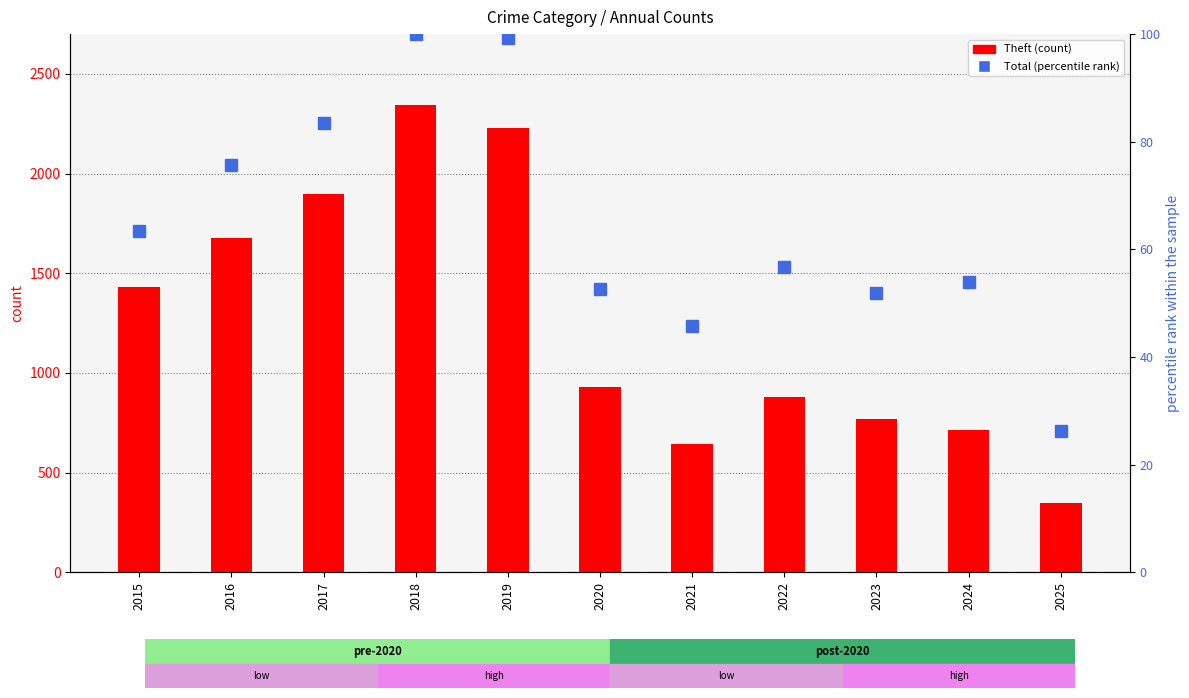

At which category is the sum across all series the highest?

2018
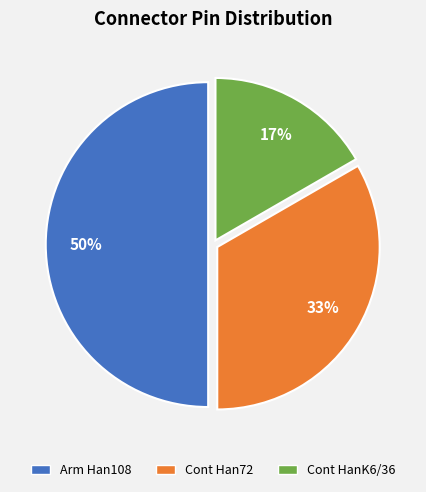

Do Arm Han108 and Cont Han72 together represent more than half of the pie?

Yes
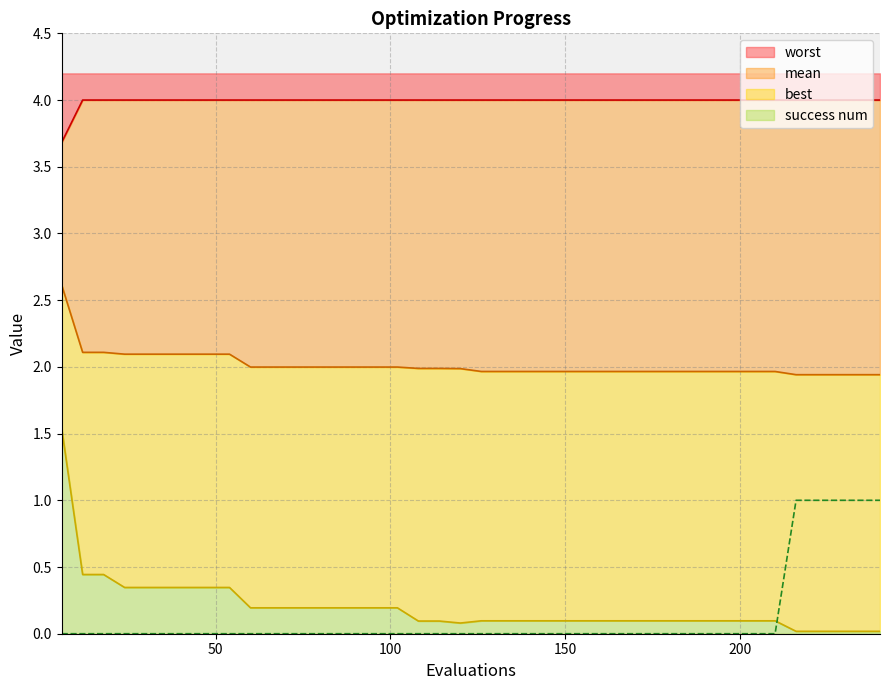

What is the highest value of the best series?

1.5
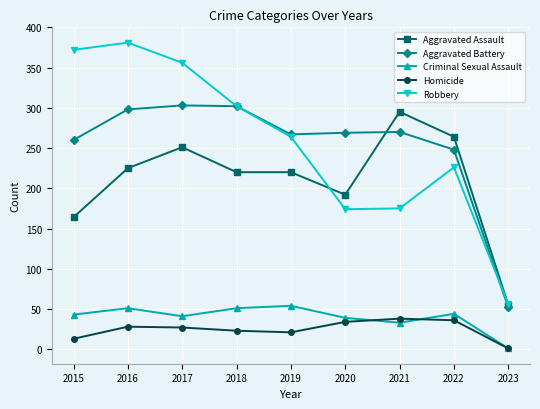

What is the greatest value displayed?

381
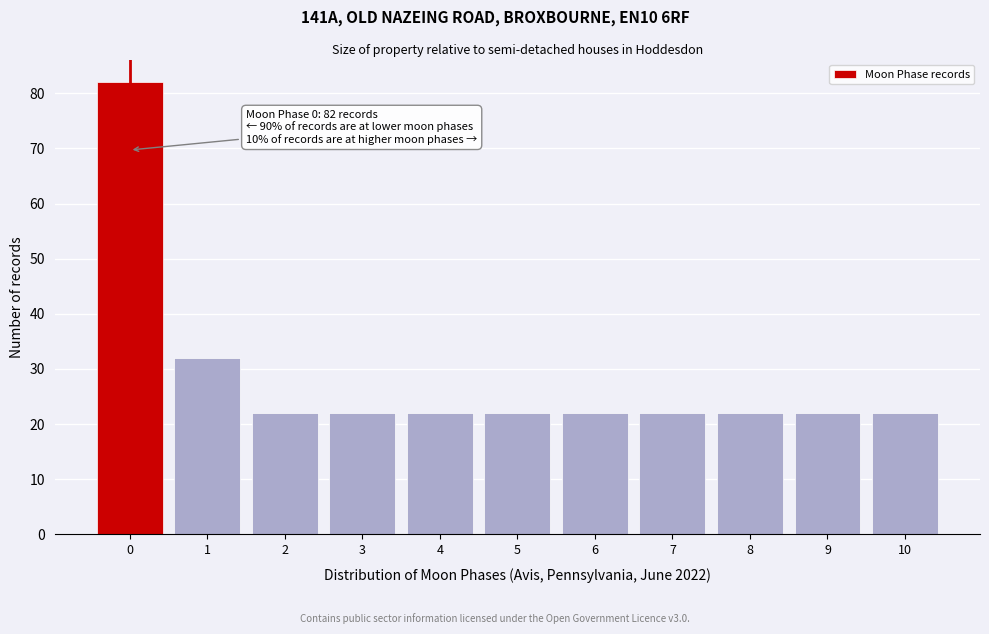

Reading left to right, transcribe all the data shown in this chart.

82	32	22	22	22	22	22	22	22	22	22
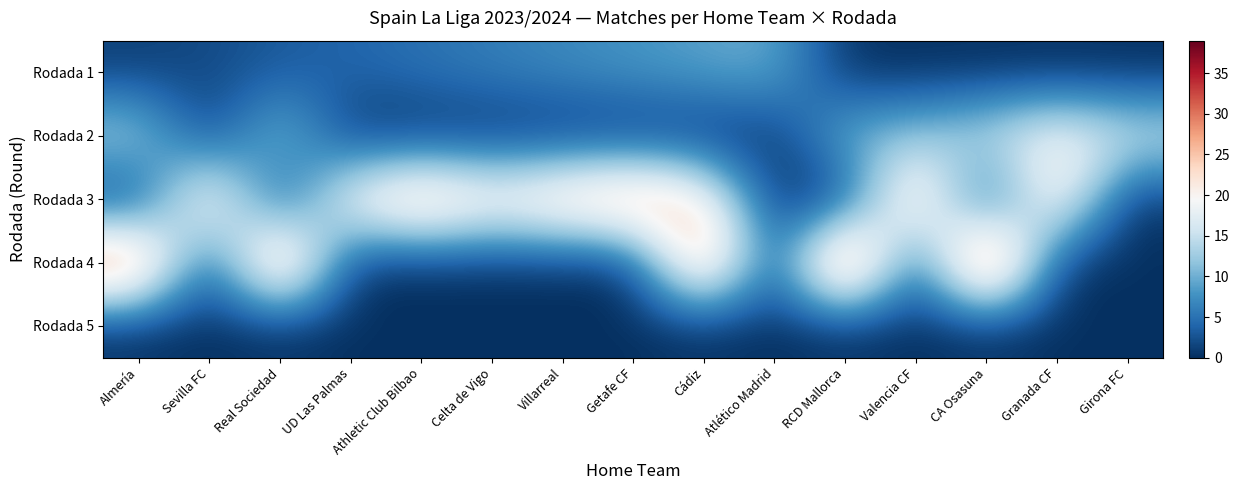

List the series in order of their peak value, lowest first.

Rodada 5, Rodada 1, Rodada 2, Rodada 3, Rodada 4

(WHAT THE EXERCISE ASKS):
Can you copy out all of the data above again, word for word, without the pictures?

(WRITTEN ANSWER):
At which category is the sum across all series the highest?

2018

Do Arm Han108 and Cont Han72 together represent more than half of the pie?

Yes

What is the highest value of the best series?

1.5

What is the greatest value displayed?

381

Reading left to right, transcribe all the data shown in this chart.

82	32	22	22	22	22	22	22	22	22	22

List the series in order of their peak value, lowest first.

Rodada 5, Rodada 1, Rodada 2, Rodada 3, Rodada 4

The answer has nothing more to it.